A multi-intervention strategy is essential to control the spread of antimicrobial resistance. This varies from legislation to local practices to infection control practices at the individual bedside. The CDC (Centers for Disease Control and Prevention) has strategised a series of steps to prevent antimicrobial resistance in healthcare settings.
This is a very complex issue requiring the balancing between the prompt start of broad-spectrum cover in critically ill patients to rapid appropriate de-escalation in preventing resistance. This requires a robust antimicrobial stewardship programme. This has to be guided by adequate knowledge of the local resistance patterns of respective healthcare facility.
It is important to take steps to prevent transmission of infection between patients. Infection control practices may be “bundled” together into global measures to prevent infections and decrease the risk of antibiotic resistance.

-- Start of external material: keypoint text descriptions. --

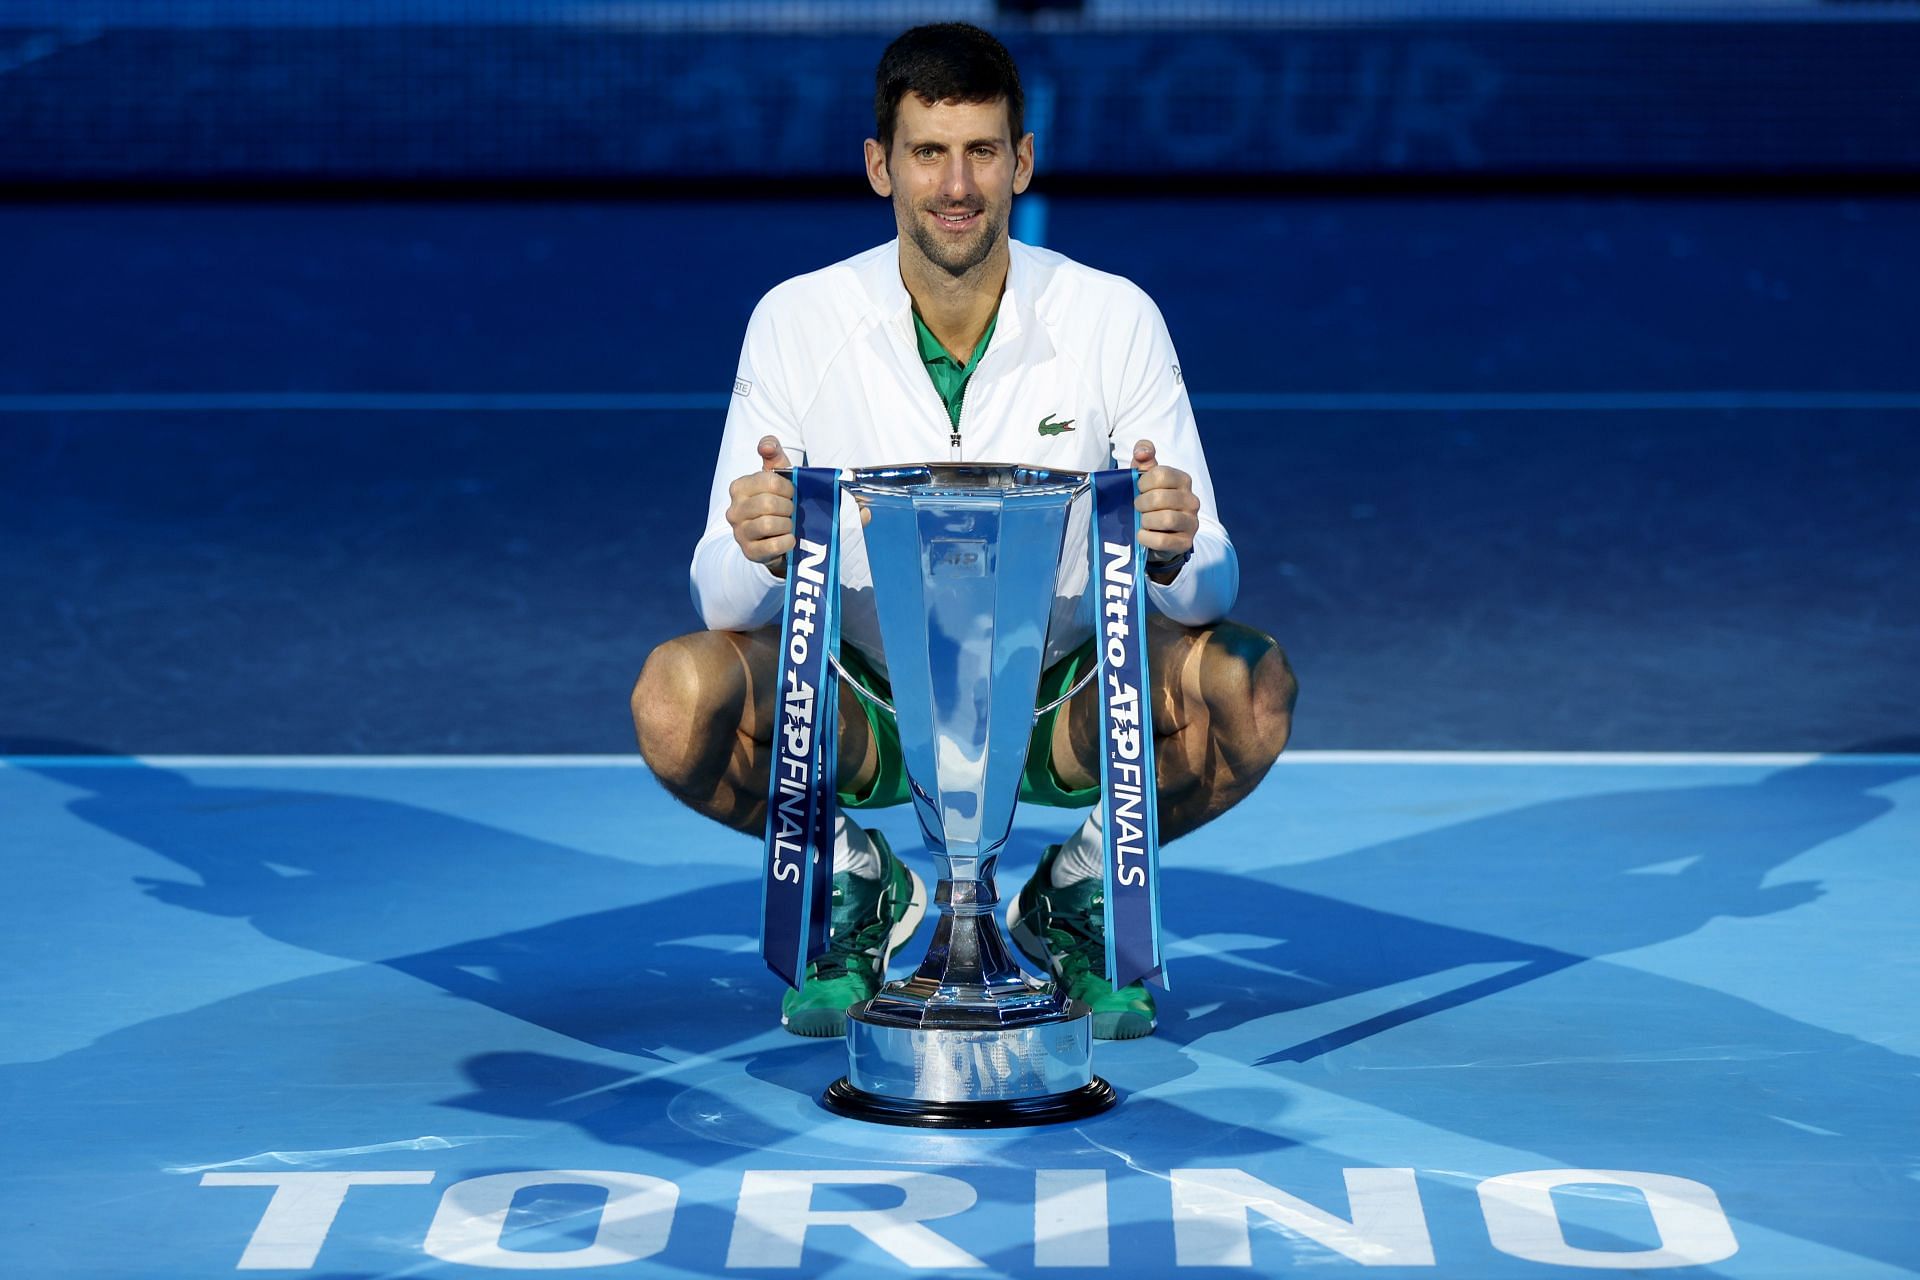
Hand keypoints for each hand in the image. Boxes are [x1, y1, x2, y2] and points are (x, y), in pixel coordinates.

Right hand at [726, 436, 795, 573]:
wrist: (777, 536)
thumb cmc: (778, 500)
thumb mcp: (778, 475)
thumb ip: (773, 454)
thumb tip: (766, 445)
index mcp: (739, 487)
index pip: (769, 481)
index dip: (787, 488)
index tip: (790, 493)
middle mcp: (734, 510)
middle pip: (769, 503)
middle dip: (788, 507)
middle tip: (791, 511)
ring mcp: (739, 533)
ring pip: (769, 524)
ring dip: (787, 524)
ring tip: (788, 525)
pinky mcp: (749, 552)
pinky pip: (772, 546)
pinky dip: (786, 542)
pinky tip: (789, 539)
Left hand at [1132, 439, 1198, 570]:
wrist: (1159, 534)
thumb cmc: (1151, 502)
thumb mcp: (1146, 478)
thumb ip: (1144, 458)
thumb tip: (1142, 452)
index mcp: (1183, 480)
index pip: (1161, 474)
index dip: (1143, 482)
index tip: (1139, 489)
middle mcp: (1192, 500)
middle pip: (1161, 497)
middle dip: (1142, 503)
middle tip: (1138, 507)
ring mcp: (1191, 522)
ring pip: (1166, 518)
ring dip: (1146, 520)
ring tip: (1142, 521)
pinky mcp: (1186, 542)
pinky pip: (1164, 540)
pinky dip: (1147, 538)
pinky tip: (1142, 535)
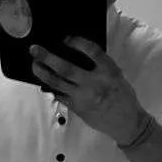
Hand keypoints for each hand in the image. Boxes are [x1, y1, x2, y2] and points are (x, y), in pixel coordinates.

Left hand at [30, 36, 146, 144]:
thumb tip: (77, 54)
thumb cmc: (122, 97)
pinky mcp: (78, 108)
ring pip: (58, 83)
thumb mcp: (117, 76)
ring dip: (43, 72)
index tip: (66, 38)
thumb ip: (101, 65)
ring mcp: (84, 97)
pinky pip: (60, 95)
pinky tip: (45, 82)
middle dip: (48, 57)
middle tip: (35, 50)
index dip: (77, 43)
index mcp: (109, 72)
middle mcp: (95, 83)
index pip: (92, 51)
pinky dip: (51, 88)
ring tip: (35, 64)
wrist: (127, 122)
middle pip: (66, 68)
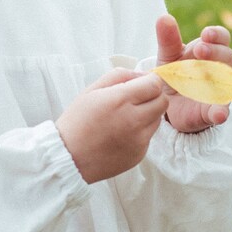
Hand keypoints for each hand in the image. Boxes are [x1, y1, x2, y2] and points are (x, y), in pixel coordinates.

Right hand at [56, 68, 169, 183]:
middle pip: (162, 102)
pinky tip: (122, 134)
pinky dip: (141, 133)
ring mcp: (138, 140)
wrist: (69, 157)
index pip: (155, 85)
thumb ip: (120, 75)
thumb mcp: (92, 89)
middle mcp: (133, 120)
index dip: (150, 82)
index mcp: (120, 100)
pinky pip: (149, 137)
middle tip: (138, 100)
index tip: (142, 85)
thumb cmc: (77, 122)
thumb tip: (143, 74)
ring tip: (127, 118)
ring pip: (158, 119)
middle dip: (153, 97)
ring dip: (148, 115)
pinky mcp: (139, 154)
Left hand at [155, 14, 231, 133]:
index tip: (206, 34)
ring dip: (222, 79)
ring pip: (229, 83)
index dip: (217, 34)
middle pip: (227, 56)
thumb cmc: (175, 73)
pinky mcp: (214, 111)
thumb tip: (163, 17)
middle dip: (215, 52)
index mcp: (210, 51)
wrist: (168, 105)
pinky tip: (218, 114)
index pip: (221, 38)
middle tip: (199, 50)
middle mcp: (220, 69)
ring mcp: (220, 90)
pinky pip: (221, 111)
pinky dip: (221, 112)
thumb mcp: (168, 56)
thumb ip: (168, 39)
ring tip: (209, 77)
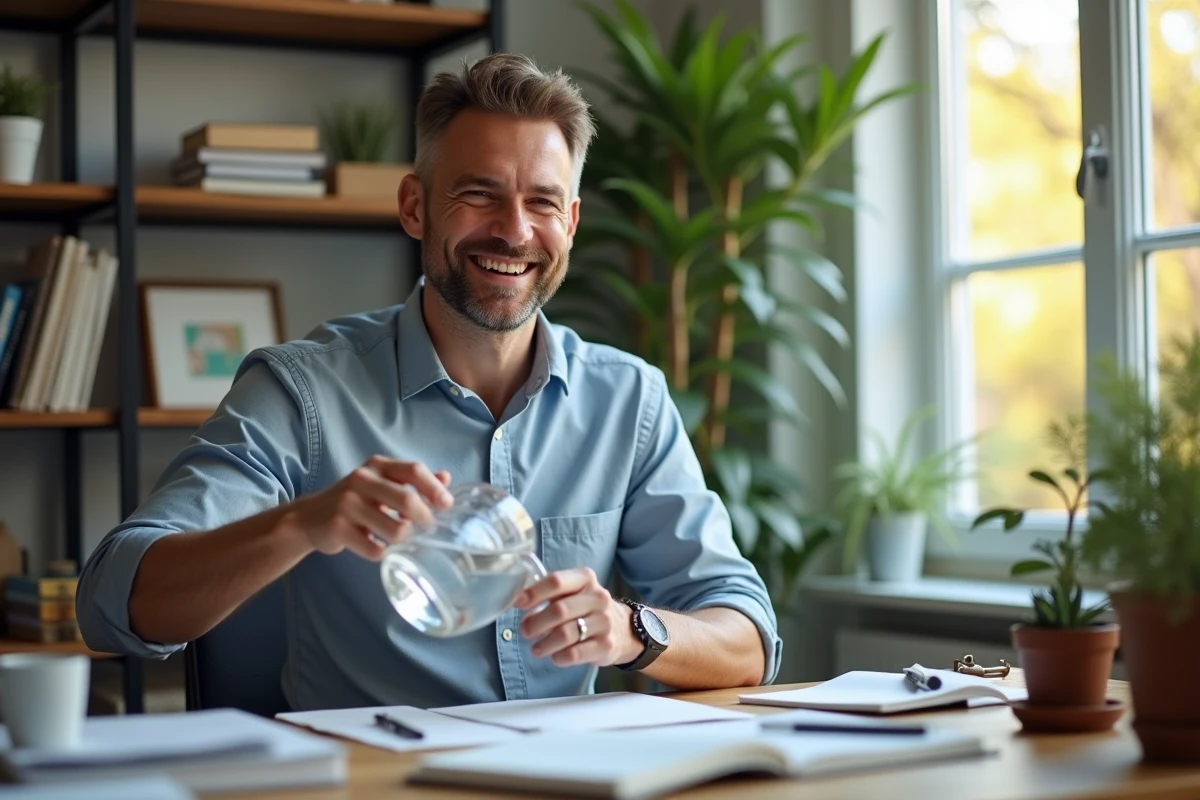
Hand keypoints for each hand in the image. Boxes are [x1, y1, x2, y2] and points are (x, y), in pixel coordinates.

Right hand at [280, 455, 452, 560]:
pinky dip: (381, 552)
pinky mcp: (337, 527)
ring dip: (403, 539)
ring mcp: (347, 503)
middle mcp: (362, 479)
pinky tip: (375, 547)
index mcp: (377, 466)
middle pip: (408, 501)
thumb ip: (412, 481)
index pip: (414, 470)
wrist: (309, 518)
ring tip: (396, 539)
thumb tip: (447, 478)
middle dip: (425, 519)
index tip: (447, 505)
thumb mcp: (382, 483)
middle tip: (429, 530)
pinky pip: (375, 549)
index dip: (434, 488)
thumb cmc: (354, 500)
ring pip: (396, 529)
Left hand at [514, 568, 642, 667]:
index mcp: (585, 579)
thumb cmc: (587, 608)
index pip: (556, 581)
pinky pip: (576, 653)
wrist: (623, 629)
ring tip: (536, 649)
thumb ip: (549, 592)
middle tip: (525, 631)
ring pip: (566, 634)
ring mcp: (604, 621)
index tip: (518, 604)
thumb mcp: (574, 592)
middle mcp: (598, 597)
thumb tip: (517, 599)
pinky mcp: (606, 645)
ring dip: (545, 643)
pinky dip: (560, 657)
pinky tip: (555, 657)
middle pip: (559, 610)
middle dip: (536, 623)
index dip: (534, 593)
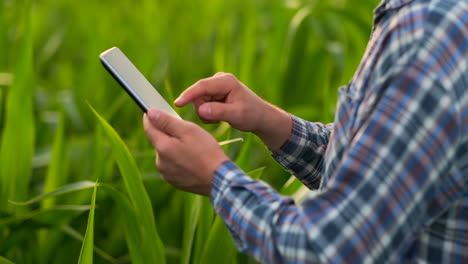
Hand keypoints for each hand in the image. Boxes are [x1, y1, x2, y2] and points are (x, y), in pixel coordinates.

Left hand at [143, 109, 228, 195]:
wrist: (219, 179)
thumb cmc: (206, 152)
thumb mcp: (189, 131)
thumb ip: (167, 121)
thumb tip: (150, 113)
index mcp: (162, 147)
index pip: (149, 127)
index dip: (152, 116)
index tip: (157, 109)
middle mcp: (160, 162)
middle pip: (158, 141)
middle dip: (168, 133)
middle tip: (186, 131)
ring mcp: (166, 174)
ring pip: (166, 154)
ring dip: (174, 147)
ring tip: (193, 148)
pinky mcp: (174, 182)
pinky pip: (172, 166)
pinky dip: (179, 160)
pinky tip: (193, 160)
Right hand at [175, 72, 291, 149]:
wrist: (259, 117)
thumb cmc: (251, 115)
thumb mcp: (236, 115)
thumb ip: (219, 112)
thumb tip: (201, 110)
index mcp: (226, 81)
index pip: (202, 87)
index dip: (189, 95)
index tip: (178, 104)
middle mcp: (219, 80)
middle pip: (198, 95)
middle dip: (203, 110)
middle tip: (217, 120)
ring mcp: (215, 86)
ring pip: (198, 101)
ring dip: (206, 113)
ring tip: (221, 118)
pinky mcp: (213, 92)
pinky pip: (201, 103)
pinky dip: (208, 113)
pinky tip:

Thus in summary, infections with multi-drug resistant bacteria are a growing problem across the world. Resistance patterns are changing and most gram negative bacteria currently are MDR at least in the setting of nosocomial infections. Currently, there are no available antibiotics in the pipeline for treatment of gram negative infections. Prevention of infections and judicious use of antibiotics seem to be the solution to reduce the burden of drug resistant infections.
Dr. Sunil Karanth MD, FNB, EDIC, FCICM (Aus/NZ)
Chairman, Critical Care Medicine,
Manipal Health Enterprises Private Limited.
Disclaimer: The views expressed in this article are of the writer and not of the hospital.